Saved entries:
*** Block opens ***

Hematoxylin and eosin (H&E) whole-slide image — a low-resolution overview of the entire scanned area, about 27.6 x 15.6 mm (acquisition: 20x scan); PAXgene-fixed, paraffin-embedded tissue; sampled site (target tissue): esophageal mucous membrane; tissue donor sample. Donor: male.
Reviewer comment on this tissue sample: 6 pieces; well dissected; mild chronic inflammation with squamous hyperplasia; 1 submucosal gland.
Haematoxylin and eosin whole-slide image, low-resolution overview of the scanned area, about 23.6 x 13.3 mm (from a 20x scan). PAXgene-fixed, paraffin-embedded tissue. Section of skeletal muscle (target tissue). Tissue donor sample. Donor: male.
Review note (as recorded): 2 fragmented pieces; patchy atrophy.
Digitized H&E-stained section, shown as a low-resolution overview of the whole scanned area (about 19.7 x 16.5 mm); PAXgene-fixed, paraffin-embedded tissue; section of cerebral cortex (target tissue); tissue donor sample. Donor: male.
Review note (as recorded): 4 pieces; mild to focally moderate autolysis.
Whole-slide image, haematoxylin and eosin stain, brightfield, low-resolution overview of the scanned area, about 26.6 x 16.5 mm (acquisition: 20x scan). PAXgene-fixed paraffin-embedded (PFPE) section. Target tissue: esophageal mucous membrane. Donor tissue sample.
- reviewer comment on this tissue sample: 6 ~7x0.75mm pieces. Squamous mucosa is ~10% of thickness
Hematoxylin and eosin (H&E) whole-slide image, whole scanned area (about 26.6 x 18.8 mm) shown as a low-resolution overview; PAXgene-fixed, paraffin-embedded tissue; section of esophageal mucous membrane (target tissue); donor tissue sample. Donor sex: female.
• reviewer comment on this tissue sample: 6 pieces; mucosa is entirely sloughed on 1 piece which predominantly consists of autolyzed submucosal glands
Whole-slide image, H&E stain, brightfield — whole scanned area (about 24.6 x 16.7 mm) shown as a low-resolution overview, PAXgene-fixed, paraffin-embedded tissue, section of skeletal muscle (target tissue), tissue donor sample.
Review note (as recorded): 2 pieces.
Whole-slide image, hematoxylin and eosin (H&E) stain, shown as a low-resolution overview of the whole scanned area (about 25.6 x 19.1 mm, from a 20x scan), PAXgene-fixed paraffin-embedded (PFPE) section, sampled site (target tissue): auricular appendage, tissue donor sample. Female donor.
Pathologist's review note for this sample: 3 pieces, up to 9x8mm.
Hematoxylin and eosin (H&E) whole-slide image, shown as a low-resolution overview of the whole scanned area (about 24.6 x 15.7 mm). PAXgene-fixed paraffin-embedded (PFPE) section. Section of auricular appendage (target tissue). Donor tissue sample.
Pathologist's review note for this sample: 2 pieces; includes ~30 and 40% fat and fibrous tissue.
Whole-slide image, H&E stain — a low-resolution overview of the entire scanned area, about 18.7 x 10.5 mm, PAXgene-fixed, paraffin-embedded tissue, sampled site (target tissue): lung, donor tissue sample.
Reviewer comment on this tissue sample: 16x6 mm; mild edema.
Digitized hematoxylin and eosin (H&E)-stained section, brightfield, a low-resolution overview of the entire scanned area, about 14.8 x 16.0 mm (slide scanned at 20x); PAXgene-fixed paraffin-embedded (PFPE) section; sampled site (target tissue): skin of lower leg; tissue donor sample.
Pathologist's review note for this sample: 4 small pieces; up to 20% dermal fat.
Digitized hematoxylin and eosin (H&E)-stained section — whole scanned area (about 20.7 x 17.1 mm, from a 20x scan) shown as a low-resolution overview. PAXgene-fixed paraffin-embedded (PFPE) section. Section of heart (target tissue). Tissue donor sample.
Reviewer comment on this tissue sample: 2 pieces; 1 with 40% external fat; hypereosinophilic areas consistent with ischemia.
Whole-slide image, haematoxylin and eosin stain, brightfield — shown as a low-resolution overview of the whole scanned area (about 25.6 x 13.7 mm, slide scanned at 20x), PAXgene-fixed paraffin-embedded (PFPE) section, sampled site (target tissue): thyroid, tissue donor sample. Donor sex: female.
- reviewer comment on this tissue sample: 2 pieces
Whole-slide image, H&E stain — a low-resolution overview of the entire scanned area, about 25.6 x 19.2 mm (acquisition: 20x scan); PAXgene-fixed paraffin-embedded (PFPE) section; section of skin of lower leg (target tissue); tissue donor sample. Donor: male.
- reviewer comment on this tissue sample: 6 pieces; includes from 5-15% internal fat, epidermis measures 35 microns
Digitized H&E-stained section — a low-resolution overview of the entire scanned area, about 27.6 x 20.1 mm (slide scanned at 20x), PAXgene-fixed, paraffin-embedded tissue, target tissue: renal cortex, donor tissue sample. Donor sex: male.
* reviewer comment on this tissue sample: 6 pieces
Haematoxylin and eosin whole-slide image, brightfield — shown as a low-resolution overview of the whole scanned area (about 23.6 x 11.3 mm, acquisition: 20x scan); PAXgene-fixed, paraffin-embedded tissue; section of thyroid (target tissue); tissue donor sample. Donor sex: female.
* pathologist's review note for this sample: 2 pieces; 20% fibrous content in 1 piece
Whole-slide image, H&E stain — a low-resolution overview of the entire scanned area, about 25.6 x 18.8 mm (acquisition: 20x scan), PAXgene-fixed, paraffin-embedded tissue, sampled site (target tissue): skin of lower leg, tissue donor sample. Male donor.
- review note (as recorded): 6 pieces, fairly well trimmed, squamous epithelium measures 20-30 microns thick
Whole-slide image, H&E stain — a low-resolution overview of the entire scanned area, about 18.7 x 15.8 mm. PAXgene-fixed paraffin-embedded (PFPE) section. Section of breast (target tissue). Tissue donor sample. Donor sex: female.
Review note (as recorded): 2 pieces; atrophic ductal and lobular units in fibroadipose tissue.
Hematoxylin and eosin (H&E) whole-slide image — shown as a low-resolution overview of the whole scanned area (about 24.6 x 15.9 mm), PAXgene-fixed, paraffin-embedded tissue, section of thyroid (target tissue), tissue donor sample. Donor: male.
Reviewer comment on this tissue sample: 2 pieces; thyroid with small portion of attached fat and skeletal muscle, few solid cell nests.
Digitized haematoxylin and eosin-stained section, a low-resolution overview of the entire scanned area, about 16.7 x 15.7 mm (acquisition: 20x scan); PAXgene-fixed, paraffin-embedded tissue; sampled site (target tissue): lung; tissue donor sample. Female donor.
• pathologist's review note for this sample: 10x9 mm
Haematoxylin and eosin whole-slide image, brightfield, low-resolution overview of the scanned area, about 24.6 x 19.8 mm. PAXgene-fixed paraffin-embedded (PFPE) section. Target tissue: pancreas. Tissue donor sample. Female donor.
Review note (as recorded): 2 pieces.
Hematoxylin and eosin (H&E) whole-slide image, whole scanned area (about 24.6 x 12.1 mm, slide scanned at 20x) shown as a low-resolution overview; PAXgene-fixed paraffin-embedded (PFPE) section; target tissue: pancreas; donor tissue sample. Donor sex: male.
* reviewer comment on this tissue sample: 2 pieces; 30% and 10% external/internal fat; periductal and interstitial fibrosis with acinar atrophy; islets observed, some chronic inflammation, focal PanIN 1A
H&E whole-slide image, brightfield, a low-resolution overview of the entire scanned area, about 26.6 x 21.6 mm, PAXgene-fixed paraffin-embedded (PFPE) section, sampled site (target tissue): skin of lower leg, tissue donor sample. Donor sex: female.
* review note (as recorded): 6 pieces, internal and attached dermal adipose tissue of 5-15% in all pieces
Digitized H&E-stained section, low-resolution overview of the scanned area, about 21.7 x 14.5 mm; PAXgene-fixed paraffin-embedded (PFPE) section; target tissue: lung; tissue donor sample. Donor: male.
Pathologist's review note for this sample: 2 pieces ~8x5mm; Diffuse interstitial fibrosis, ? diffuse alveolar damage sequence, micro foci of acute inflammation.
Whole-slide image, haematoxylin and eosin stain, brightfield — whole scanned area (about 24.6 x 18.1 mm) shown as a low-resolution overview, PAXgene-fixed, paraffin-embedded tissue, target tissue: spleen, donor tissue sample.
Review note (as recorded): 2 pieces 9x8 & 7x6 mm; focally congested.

*** Block closes ***

● **Exercise brief**: Would you please copy exactly the part of the entries above that begins at the line containing "lung, donor tissue sample." and ends at the line containing "Reviewer comment on this tissue sample: 16x6", both lines included?

● **Result for this exercise**:
Whole-slide image, H&E stain — a low-resolution overview of the entire scanned area, about 18.7 x 10.5 mm, PAXgene-fixed, paraffin-embedded tissue, sampled site (target tissue): lung, donor tissue sample.
Reviewer comment on this tissue sample: 16x6 mm; mild edema.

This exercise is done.